Габриэлла покачала головой:

- Здесь его не поймать. Лучше доехать на трамвае до центра, а там уже сесть в такси.

- Ладно, - согласился я. - Трамвай или такси - неважно. Поедем на том, что придет раньше.

Трамваи ходили по большому проспекту, на который выходил этот тихий переулок. Мы прибавили ходу.

- Я и не подозревала, что уже так поздно, - сказала Габриэлла, увидев уличные часы, обе стрелки которых показывали на северо-восток.

- И эти еще отстают, - сказал я. - Сейчас четверть.

На проспекте показался длинный зелено-кремовый трамвай.

- Бежим! - крикнула Габриэлла. - Остановка за углом. Надо успеть.

Мы побежали, держась за руки. До угла оставалось шагов десять, не больше.

Внезапно Габриэлла вскрикнула и споткнулась. Я дернул ее за руку, она прижалась ко мне. Вдруг я почувствовал острую боль в боку. Мы оба упали на мостовую - я первым, чтобы уберечь ее от удара.

Двое-трое прохожих остановились, стали помогать нам подняться. Но Габриэлла лежала неподвижно. Я увидел маленькую дырочку на спине ее пальто, почти по центру. Цепенея, я опустился на колени рядом с ней. Затем я засунул левую руку внутрь пиджака, дотронулся до пылающего правого бока, а когда снова вынул руку, она была вся в крови.

- Нет, - только и произнес я. - Нет...

Склонившись над Габриэллой, я перевернул ее на спину, взял на руки. Глаза ее были открыты. Они остановились на мне.

- Генри, - прошептала она. - Я... не могу дышать.

Вокруг нас уже собралась небольшая толпа. Я отчаянно вглядывался в их озадаченные лица.

- Доктор, - сказал я. - Медико! - Нет, это кажется, по-испански.

- Si, si, - сказал мальчик, стоявший у моего локтя. - Undottore.

В толпе возникли шевеление и переговоры. Я понял только одно слово "Inglese", англичанин, говорили они, и я кивнул. Я осторожно распахнул коричневое замшевое пальто Габриэллы. В правой части была большая рваная дыра с темными краями. Черное платье было мокрым от крови. Я неистово замахал рукой, чтобы собравшиеся отошли, и они в самом деле отодвинулись на шаг.
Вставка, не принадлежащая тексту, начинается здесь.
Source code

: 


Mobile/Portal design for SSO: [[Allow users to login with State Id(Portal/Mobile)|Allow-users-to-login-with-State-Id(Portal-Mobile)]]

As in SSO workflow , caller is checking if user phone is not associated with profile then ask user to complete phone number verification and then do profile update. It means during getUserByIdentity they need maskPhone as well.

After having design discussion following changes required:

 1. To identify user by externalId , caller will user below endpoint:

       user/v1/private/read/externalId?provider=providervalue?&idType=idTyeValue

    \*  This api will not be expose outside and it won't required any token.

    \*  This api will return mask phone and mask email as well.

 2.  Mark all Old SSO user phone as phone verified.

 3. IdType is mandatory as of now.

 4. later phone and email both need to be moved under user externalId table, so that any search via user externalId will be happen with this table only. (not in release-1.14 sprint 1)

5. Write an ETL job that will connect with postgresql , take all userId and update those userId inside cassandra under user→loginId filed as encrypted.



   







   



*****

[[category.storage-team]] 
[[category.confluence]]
Женщина, по виду мать семейства, вытащила из сумочки ножницы и присела с другого бока Габриэллы. Жестом она попросила меня снова распахнуть пальто девушки и, когда я это сделал, стала разрезать ей платье. Она действовала очень осторожно, и все же Габриэлла зашевелилась в моих объятиях и приглушенно застонала.

- Тише, любимая, - сказал я. - Все будет хорошо.

- Генри... - прошептала она и закрыла глаза.